ノートパソコンの画面を覗きながら千晶さんが言う。


俺は千晶さんの肩が触れるか触れないかのその距離感が気になって仕方ない。


その思いを振り切るかのように、作業に集中する。


「………っと、取り敢えずこれで大丈夫かと思いますが、確認して貰えますか?」


ノートを開いたまま千晶さんの方へと向ける。


「うん。大丈夫みたい。ほんと、助かった。私、昔から苦手なのよね。疲れたんじゃない?ごめんね、折角のお休みに。」


「別にこれといって予定も無かったし、それに俺、結構、こういうの得意なんで気にしないで。むしろ、また言って貰ったらやりますよ。
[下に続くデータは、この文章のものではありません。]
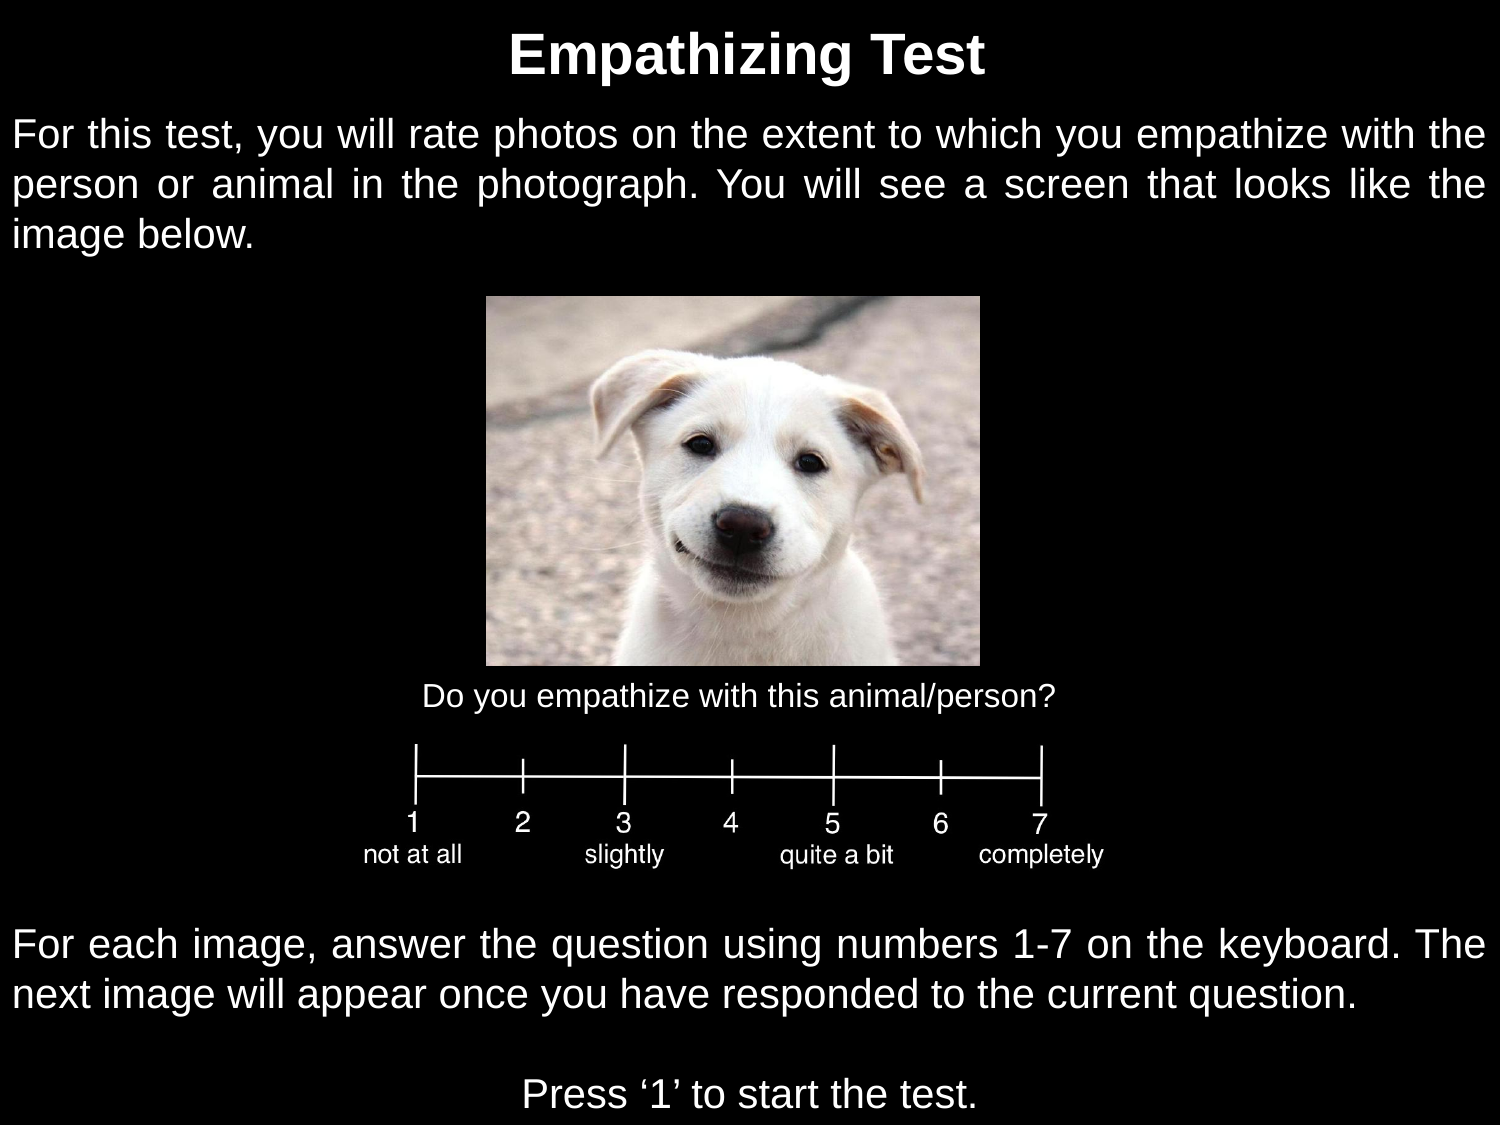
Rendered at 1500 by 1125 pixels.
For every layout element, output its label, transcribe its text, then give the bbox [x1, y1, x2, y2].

text_box Do you empathize with this animal/person? [313, 665, 1166, 723]
picture [486, 295, 981, 666]
text_box Empathizing Test [167, 9, 1328, 92]
text_box For each image, answer the question using numbers 1-7 on the keyboard. The next image will appear once you have responded to the current question. Press ‘1’ to start the test. [0, 911, 1500, 1124]
picture [357, 737, 1111, 873]
text_box For this test, you will rate photos on the extent to which you empathize with the person or animal in the photograph. You will see a screen that looks like the image below. [0, 100, 1500, 263]
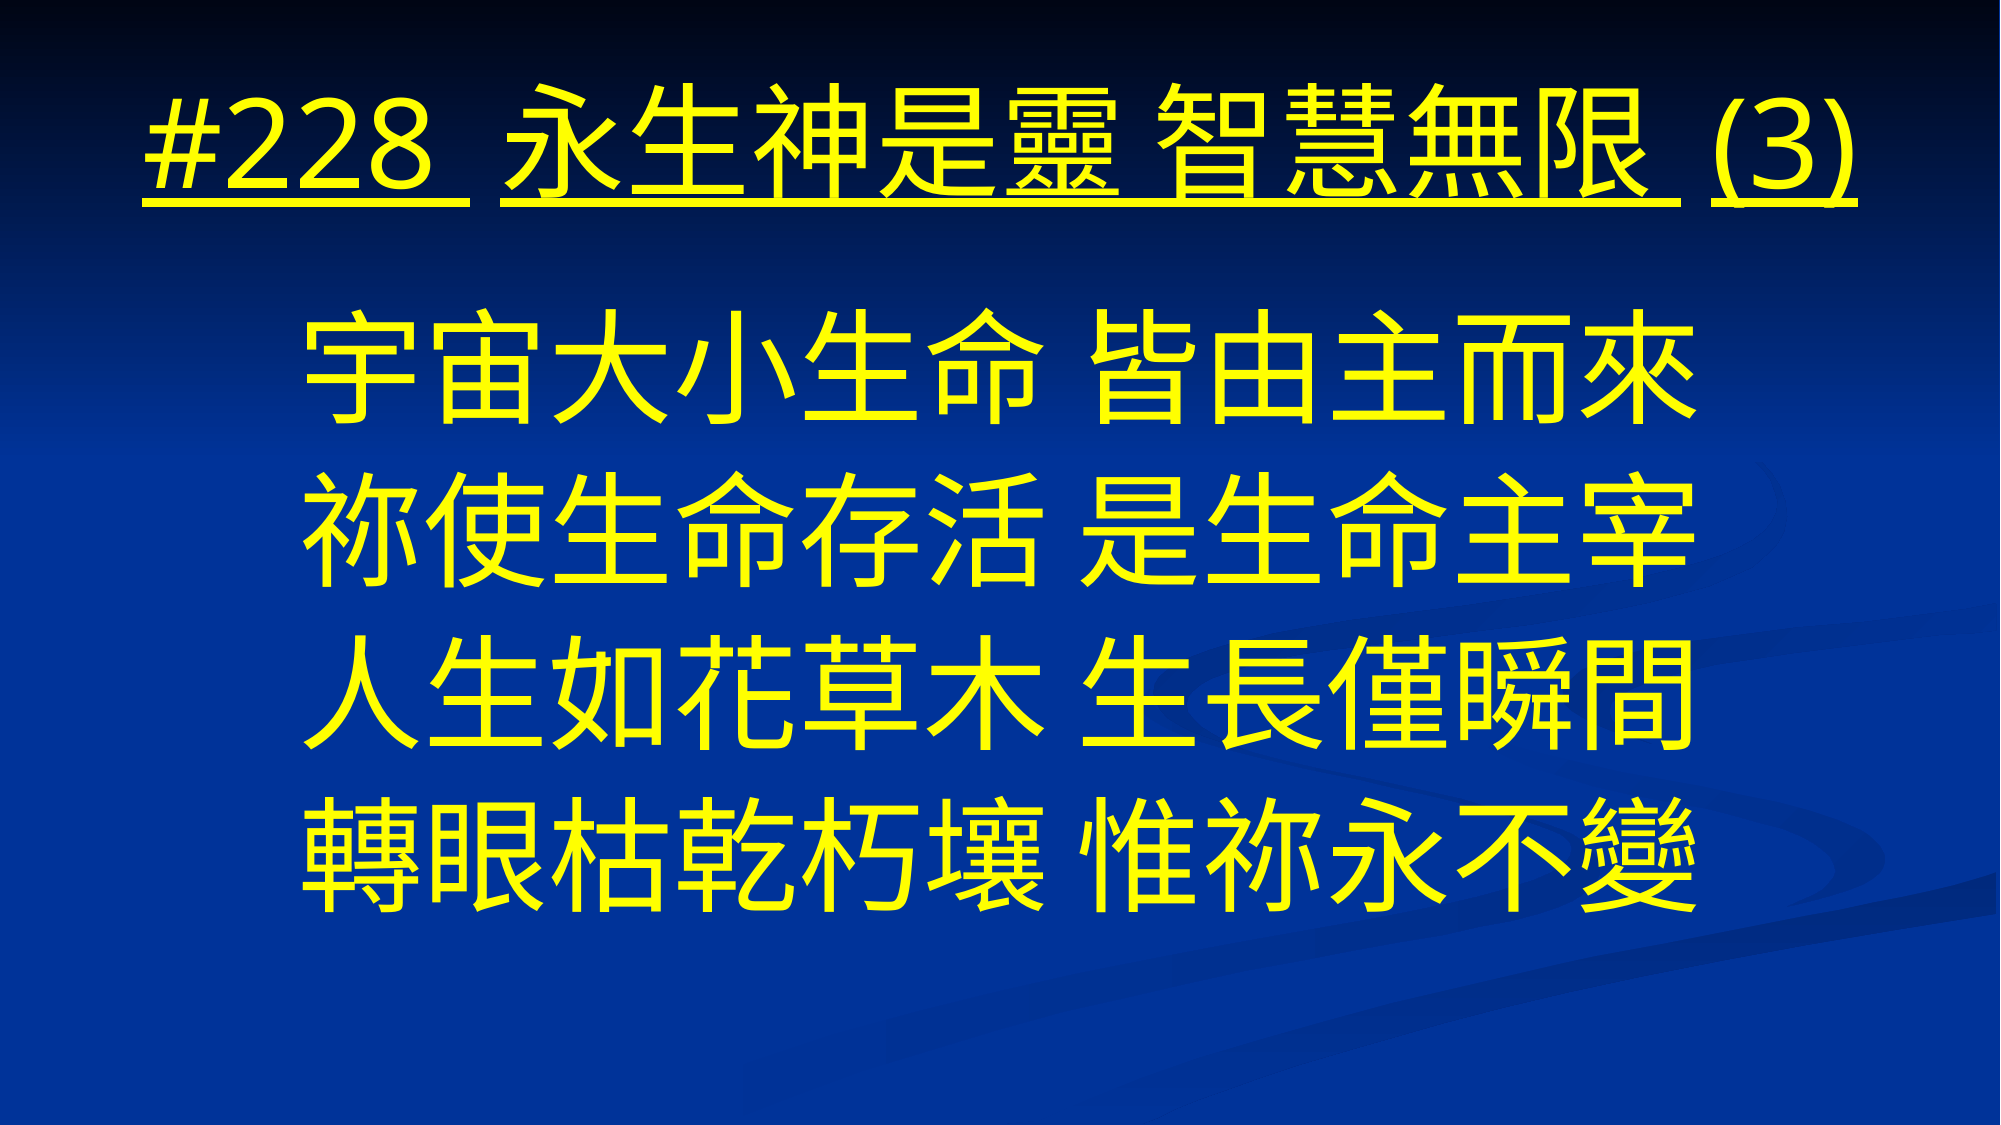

」


「本当に?じゃあ、遠慮なく頼もうかな。」


千晶さんがカウンターの上を片付けだしたのを見て、そろそろ俺も店を出ようと財布を出した。


さっき飲んだジンバックの代金を払うためだ。


「やだ、やめてよ。お金なんて要らないわよ。最初から貰うつもり無かったし。それに手伝って貰ったんだもん、尚更よ。早く財布をしまって。」


「えっ…でも……。」


「ほんと、要らないわよ。」


千晶さんが一度言い出したことはほぼ、その通りにすることになるので、遠慮なく財布をしまうことにした。


「いつも、すいません…。」


「こちらこそ、ありがとう。」


名残惜しさ大有りながらも、千晶さんの笑顔も見れた事だしそろそろ店を出て帰ろうとした時、ドアベルがカランカランと音を立てた。


「ごめんなさい。今日はお休みーーー」

















俺は昨夜、しわくちゃに丸めた同窓会の案内をちゃんとゴミ箱にナイスインしていれば思い出すことも無かっただろう、その名前を呼んだ。